EXCERPT.

--- START ---

1. Jul 23, 2013

### cmcraes

Hi there, I just started to learn about gradients. I can calculate them with ease; but I don't think I really understand them conceptually. I understand the usual example of the temperature scalar field where the temperature in a room is a function of your position T(x, y, z). But when it comes to generic functions, I dont know what im doing! And it drives me crazy! Any/all help is welcomed! :)

2. Jul 23, 2013

### SteamKing

Staff Emeritus
The gradient of a function of several variables is similar to the derivative of a function of a single variable.

The gradient represents the rate of change of a multi-variable function with respect to one of the variables.

The steeper the gradient, the more rapidly the function is changing with a given change in a particular variable.

3. Jul 23, 2013

### HallsofIvy

The gradient vector of function f(x, y, z) always points in the direction of fastest increase and its length is that maximum increase.

4. Jul 23, 2013

### Staff: Mentor

The (vector) gradient of a scalar function enables you to determine the rate of change of the function in any arbitrary spatial direction. To do this, you just dot the gradient with a unit vector in the arbitrary direction. If you want to determine the change in the function between two neighboring spatial points joined by a differential position vector, you just dot the gradient with the differential position vector. Thus, the vector gradient of a function is a very useful, and frequently used, tool to quantify directional changes in a function.

Chet

5. Jul 24, 2013

### verty

Think of the gradient as an n-vector when there are n variables. For intuition, consider the function f(x,y) = x^2. Can you interpret the gradient vector (sorry, I should say gradient vectors) as pointing in the direction of quickest increase? What about g(x,y) = x^2 + y^2?

--- END ---

TASK OBJECTIVE. In the gradient discussion, what do you dot the gradient with to find a function's rate of change in an arbitrary direction?

GIVEN INFORMATION.
--- START ---

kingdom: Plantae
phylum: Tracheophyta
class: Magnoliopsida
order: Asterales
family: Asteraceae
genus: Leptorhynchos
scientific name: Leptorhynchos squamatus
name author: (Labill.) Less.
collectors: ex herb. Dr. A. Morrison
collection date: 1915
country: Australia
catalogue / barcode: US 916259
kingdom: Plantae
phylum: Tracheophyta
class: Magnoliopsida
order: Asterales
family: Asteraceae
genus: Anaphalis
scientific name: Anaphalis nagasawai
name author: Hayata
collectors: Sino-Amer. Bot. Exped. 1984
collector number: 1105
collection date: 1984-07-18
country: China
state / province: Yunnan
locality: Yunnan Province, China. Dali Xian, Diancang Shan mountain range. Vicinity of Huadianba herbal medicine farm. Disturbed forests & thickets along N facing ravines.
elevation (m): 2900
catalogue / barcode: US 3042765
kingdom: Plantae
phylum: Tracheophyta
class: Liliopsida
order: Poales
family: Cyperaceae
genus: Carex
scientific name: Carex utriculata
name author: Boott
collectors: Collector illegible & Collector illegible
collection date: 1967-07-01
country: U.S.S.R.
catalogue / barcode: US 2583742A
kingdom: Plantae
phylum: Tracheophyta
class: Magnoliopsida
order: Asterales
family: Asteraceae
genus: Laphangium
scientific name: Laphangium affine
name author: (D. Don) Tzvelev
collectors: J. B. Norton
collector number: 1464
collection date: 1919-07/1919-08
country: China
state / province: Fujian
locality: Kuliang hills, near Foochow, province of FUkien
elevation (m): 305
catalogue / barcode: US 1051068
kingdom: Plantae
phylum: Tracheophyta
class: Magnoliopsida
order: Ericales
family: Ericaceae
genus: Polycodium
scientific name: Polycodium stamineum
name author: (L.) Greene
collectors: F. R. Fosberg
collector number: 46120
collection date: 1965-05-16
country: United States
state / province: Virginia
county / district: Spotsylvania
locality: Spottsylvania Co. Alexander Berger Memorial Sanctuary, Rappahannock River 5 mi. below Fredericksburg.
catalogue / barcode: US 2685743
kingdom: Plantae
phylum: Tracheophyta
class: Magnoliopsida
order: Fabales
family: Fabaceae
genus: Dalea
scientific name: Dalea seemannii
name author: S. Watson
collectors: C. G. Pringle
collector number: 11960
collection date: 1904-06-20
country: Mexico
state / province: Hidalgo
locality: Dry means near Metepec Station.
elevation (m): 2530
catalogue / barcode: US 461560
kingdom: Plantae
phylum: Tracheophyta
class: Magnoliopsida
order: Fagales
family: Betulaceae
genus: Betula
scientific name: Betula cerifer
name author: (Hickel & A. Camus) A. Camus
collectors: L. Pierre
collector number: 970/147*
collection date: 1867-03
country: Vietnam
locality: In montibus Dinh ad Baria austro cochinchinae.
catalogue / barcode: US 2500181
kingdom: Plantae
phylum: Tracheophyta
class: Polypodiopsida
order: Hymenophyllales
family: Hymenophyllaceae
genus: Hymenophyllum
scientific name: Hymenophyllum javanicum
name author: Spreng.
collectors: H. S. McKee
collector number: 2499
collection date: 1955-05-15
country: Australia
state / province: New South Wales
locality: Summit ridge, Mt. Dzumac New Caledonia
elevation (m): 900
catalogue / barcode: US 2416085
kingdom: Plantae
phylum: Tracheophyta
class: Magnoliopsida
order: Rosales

--- END ---

YOUR RESPONSE. A unit vector in that direction.